Task statement – Needed from the entries below: every line that holds the word "Reset".

Records for processing –
■ ■ ■ ■ ■

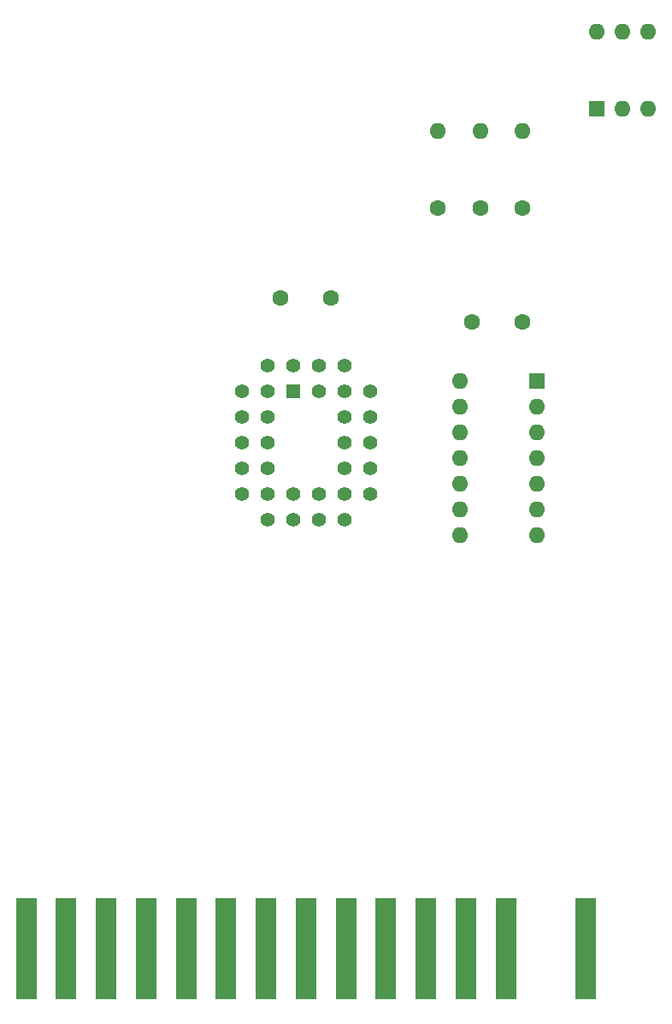
<source format=gbr>
G04 #@! TF.GenerationSoftware,KiCad,Pcbnew,8.0.2*
G04 #@! TF.CreationDate,2025-01-06T09:06:17+01:00*
G04 #@! TF.ProjectId,multicartridge-sst39sf010,6d756c74-6963-4617-9274-72696467652d,rev?*
G04 #@! TF.SameCoordinates,Original*
G04 #@! TF.FileFunction,Soldermask,Bot*
G04 #@! TF.FilePolarity,Negative*
%FSLAX46Y46*%
G04 Gerber Fmt 4.6, Leading zero omitted, Abs format (unit mm)*
G04 Created by KiCad (PCBNEW 8.0.2) date 2025-01-06 09:06:17*
%MOMM*%
%LPD*%
G01*
G04 APERTURE LIST*
%ADD10R,1.600000X1.600000*%
%ADD11O,1.600000X1.600000*%
%ADD12C,1.600000*%
%ADD13R,1.422400X1.422400*%
%ADD14C,1.422400*%
%ADD15R,2.000000X10.000000*%
G04 APERTURE END LIST*
D10*
X112014000Y-56134000D03*
D11*
X114554000Y-56134000D03*
X117094000Y-56134000D03*
X117094000Y-48514000D03*
X114554000Y-48514000D03*
X112014000Y-48514000D03*
D10*
X106045000Y-83058000D03*
D11*
X106045000Y-85598000D03*
X106045000Y-88138000D03*
X106045000Y-90678000D03*
X106045000Y-93218000D03*
X106045000Y-95758000D03*
X106045000Y-98298000D03*
X98425000Y-98298000D03*
X98425000Y-95758000D03*
X98425000Y-93218000D03*
X98425000Y-90678000D03*
X98425000Y-88138000D03*
X98425000Y-85598000D03*
X98425000Y-83058000D03*
D12*
X99647000Y-77143000D03*
X104647000Y-77143000D03*
X85685000Y-74785000D03*
X80685000Y-74785000D03*
X100457000Y-65913000D03*
D11*
X100457000Y-58293000D03*
D12*
X96266000Y-65913000D03*
D11*
X96266000Y-58293000D03*
D12*
X104648000Y-65913000D03*
D11*
X104648000Y-58293000D03*
D13*
X81915000Y-84074000D03*
D14*
X84455000Y-81534000D03*
X84455000Y-84074000D03*
X86995000Y-81534000D03*
X89535000Y-84074000D03*
X86995000Y-84074000D03*
X89535000Y-86614000D03*
X86995000Y-86614000D03*
X89535000Y-89154000D03*
X86995000Y-89154000D03*
X89535000Y-91694000D03*
X86995000Y-91694000D03*
X89535000Y-94234000D03*
X86995000Y-96774000D03*
X86995000Y-94234000D03*
X84455000Y-96774000D03*
X84455000Y-94234000D03*
X81915000Y-96774000D03*
X81915000Y-94234000D03*
X79375000Y-96774000D03*
X76835000Y-94234000D03*
X79375000Y-94234000D03*
X76835000Y-91694000D03*
X79375000Y-91694000D03*
X76835000Y-89154000D03*
X79375000Y-89154000D03*
X76835000Y-86614000D03*
X79375000Y-86614000D03*
X76835000Y-84074000D03*
X79375000Y-81534000D03*
X79375000Y-84074000D03*
X81915000Y-81534000D03*
D15*
X55465000Y-139192000D03*
X59425000Y-139192000D03*
X63385000Y-139192000D03*
X67345000Y-139192000D03*
X71305000Y-139192000D03*
X75265000Y-139192000D03*
X79225000Y-139192000D03*
X83185000Y-139192000D03*
X87145000Y-139192000D03*
X91105000Y-139192000D03*
X95065000Y-139192000D03*
X99025000Y-139192000D03*
X102985000Y-139192000D03*
X110905000Y-139192000D03*
M02*

</source>
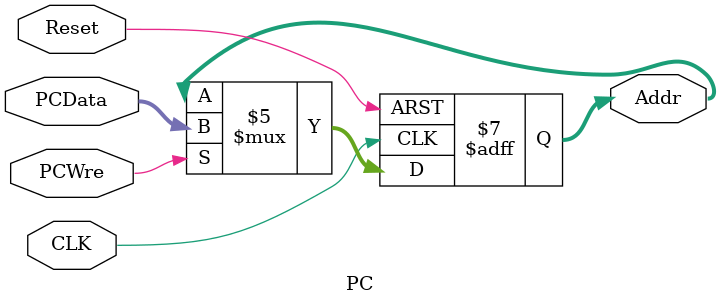
<source format=v>
`timescale 1ns / 1ps
module PC(
    input CLK,
    input Reset,// 0:初始化PC为0  1:接受新地址
    input PCWre,// 0 不更改  1 更改
    input [31:0] PCData,
    output reg [31:0] Addr
);
    always@(posedge CLK or negedge Reset) begin
        if(Reset == 0)
            Addr = 0;
        else begin 
            if (PCWre == 0)
                Addr = Addr;
            else 
                Addr = PCData;
        end
    end
endmodule


</source>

■ ■ ■ ■ ■

Completed exercise –
    input Reset,// 0:初始化PC为0  1:接受新地址
    always@(posedge CLK or negedge Reset) begin
        if(Reset == 0)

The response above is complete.